Tumour samples from 80% of patients were available for KRAS genotype analysis, and 56% were found to be KRAS wild-type.

The patients were of poorer prognosis than those in CRYSTAL and OPUS, said the trial's lead investigator, Professor Tim Maughan of Cardiff University. 8% of patients had ECOG performance status 2, 9% were over 75, and 41% had unresected or unresectable primary tumours .

Median overall survival was not significantly different between the two arms in the KRAS wild-type population - 17.0 months in the Erbitux treatment arm compared with 17.9 months for the chemotherapy-alone group (HR 1.038; p=0.68). Median PFS was also similar and not significantly different.

Erbitux-treated patients experienced significantly greater Grade 3/4 toxicities, including diarrhoea, skin rash, lethargy, hand-foot syndrome and hypomagnesaemia. There was no evidence of differences in treatment-related or 60-day all cause mortality between the two arms, however.

Professor Maughan said that the main hypothesis for the lack of survival benefit observed for Erbitux was its interaction with capecitabine, which resulted in more Grade 3 toxicity and led to dose reductions of the chemotherapy in the Erbitux arm. "We will undertake a full analysis of toxicity by treatment regimen, dose delivered, what toxicities drove the dose reductions, and how outcome correlates with that", he told Scrip.

However, the potential negative interaction with capecitabine was unlikely to be a complete answer, he said, and there were other issues to explore, such as how patient characteristics affected the outcome and whether the patients with poorer prognosis in the trial were unable to tolerate triple therapy with Erbitux plus combination chemotherapy.

mCRC landscape

Despite the negative COIN study, Professor Maughan said that based on the positive CRYSTAL data, Erbitux would be an option in first-line mCRC for KRAS wild-type patients. He said he didn’t think there was much difference between Erbitux and Vectibix, although Erbitux had more mature first-line survival data.

Jeffrey Holford, an analyst at Jeffries International, agreed that the failure of the COIN trial was most likely due to the use of capecitabine and/or a more frail population. He wrote that the main lesson from the trial was not that Erbitux would not be used in first-line mCRC, but rather that the COIN result may pigeon hole Erbitux for use in combination with FOLFIRI or other irinotecan-based regimens. He also did not see Vectibix as replacing Erbitux in first-line use with FOLFIRI or in second-line use, unless clear superiority data on survival emerged for Vectibix.

The Vectibix PRIME survival data are expected later this year. That trial's lead investigator, Jean-Yves Douillard, of Centre Rene Gauducheau, Nantes, France, said that the median PFS benefit in PRIME and CRYSTAL was similar. On the basis of available data, he guessed that the median overall survivals would be similar as well. PRIME used FOLFOX chemotherapy rather than FOLFIRI.

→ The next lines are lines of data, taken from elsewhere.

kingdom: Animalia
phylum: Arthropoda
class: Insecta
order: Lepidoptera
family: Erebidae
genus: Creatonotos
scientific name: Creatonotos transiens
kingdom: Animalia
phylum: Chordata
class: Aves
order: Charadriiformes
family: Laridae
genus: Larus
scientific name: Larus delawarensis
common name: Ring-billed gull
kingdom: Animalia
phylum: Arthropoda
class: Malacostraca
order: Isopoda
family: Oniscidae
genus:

The only "targeted" therapy currently approved for first-line use in combination with chemotherapy in mCRC, and commonly used, is Roche (Genentech's) VEGF-targeted Avastin. It has a broader indication, unrestricted to EGFR-positive or KRAS wild-type patients. Despite a lot of investigation, no definitive biomarker has been shown to predict a benefit for a specific population of patients.

Avastin's approval in the first-line setting in mCRC is based on the pivotal AVF2107 g trial, which showed close to a five month median overall survival benefit when Avastin was added to an older chemotherapy regimen, IFL.

However, a second Phase III first-line trial testing Avastin in combination with FOLFOX and XELOX, the NO16966 trial, did not find a significant survival benefit.

A head-to-head study of Erbitux and Avastin sponsored by the US National Cancer Institute, is currently ongoing, but results are not expected for a couple years.